In their sentencing memo asking for a 57-month sentence for Nation prosecutors noted the deadly toll of fentanyl. "According to the King County Medical Examiner's Office, 167 people died of fentanyl-involved overdoses in King County in 2020. By 2023, the number of fentanyl-involved overdoses in King County rose to 1,086.2 Although the number of fentanyl-involved overdoses peaked in 2023 in King County, in 2024 there were still 788 fentanyl-involved overdoses and in 2025 there were still 696 fentanyl-involved overdoses."
The investigation was led by the FBI, Seattle Police Department and Drug Enforcement Administration (DEA) with significant assistance from the Internal Revenue Service - Criminal Investigation (IRS-CI). Investigators also worked with the King County Sheriff's Office and the Tukwila Police Department.
The case is being prosecuted by Assistant United States Attorneys Casey Conzatti and Brian Wynne.

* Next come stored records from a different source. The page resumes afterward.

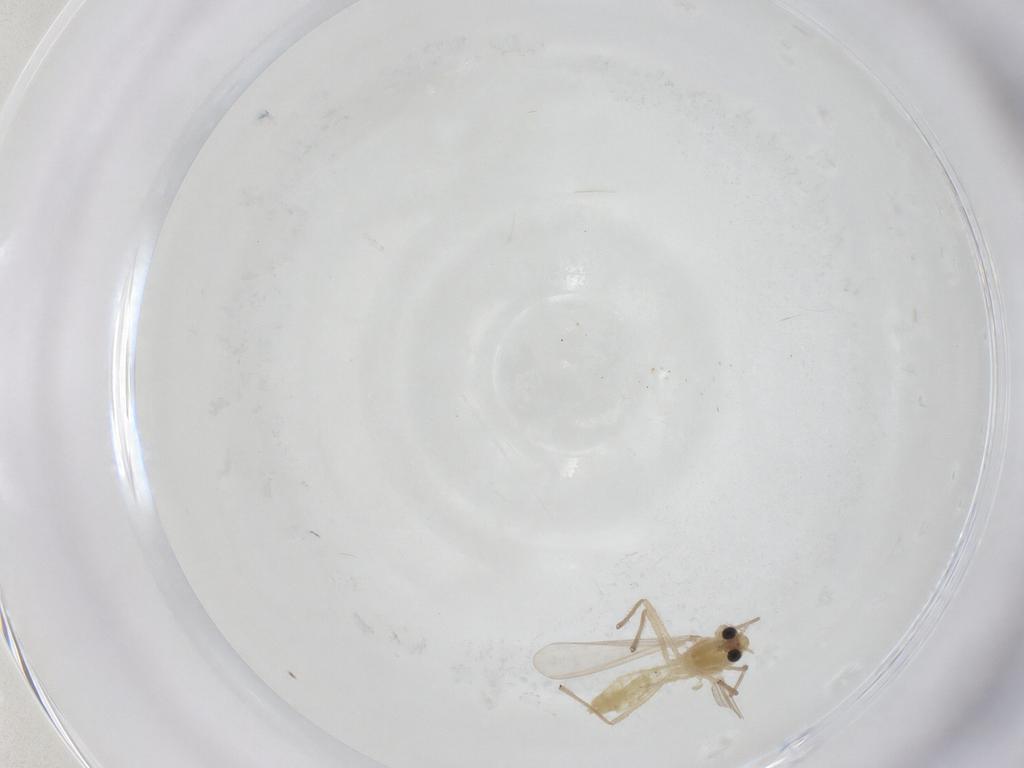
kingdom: Animalia
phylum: Arthropoda
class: Insecta
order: Diptera
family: Chironomidae
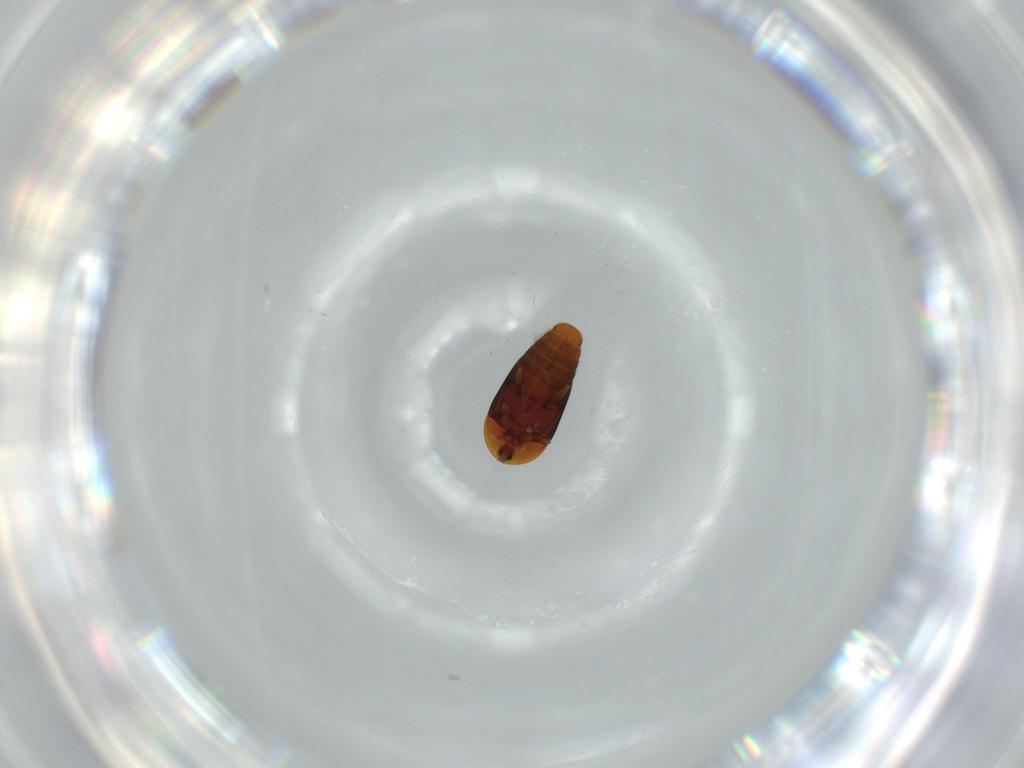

This investigation is part of the Homeland Security Task Force (HSTF) initiative established by Executive Order 14159, Protecting the American People Against Invasion. The HSTF is a whole-of-government partnership dedicated to eliminating criminal cartels, foreign gangs, transnational criminal organizations, and human smuggling and trafficking rings operating in the United States and abroad. Through historic interagency collaboration, the HSTF directs the full might of United States law enforcement towards identifying, investigating, and prosecuting the full spectrum of crimes committed by these organizations, which have long fueled violence and instability within our borders. In performing this work, the HSTF places special emphasis on investigating and prosecuting those engaged in child trafficking or other crimes involving children. The HSTF further utilizes all available tools to prosecute and remove the most violent criminal aliens from the United States. HSTF Seattle comprises agents and officers from Homeland Security Investigations, the Federal Bureau of Investigation (FBI), the Drug Enforcement Administration (DEA), The Bureau of Alcohol, Tobacco, Firearms and Explosives (ATF), The United States Marshals Service (USMS), the U.S. Postal Inspection Service (USPIS), the Internal Revenue Service-Criminal Investigations (IRS-CI), the United States Secret Service (USSS), U.S. Customs and Border Protection, and the U.S. Coast Guard Investigative Service, with the prosecution being led by the United States Attorney's Office for the Western District of Washington.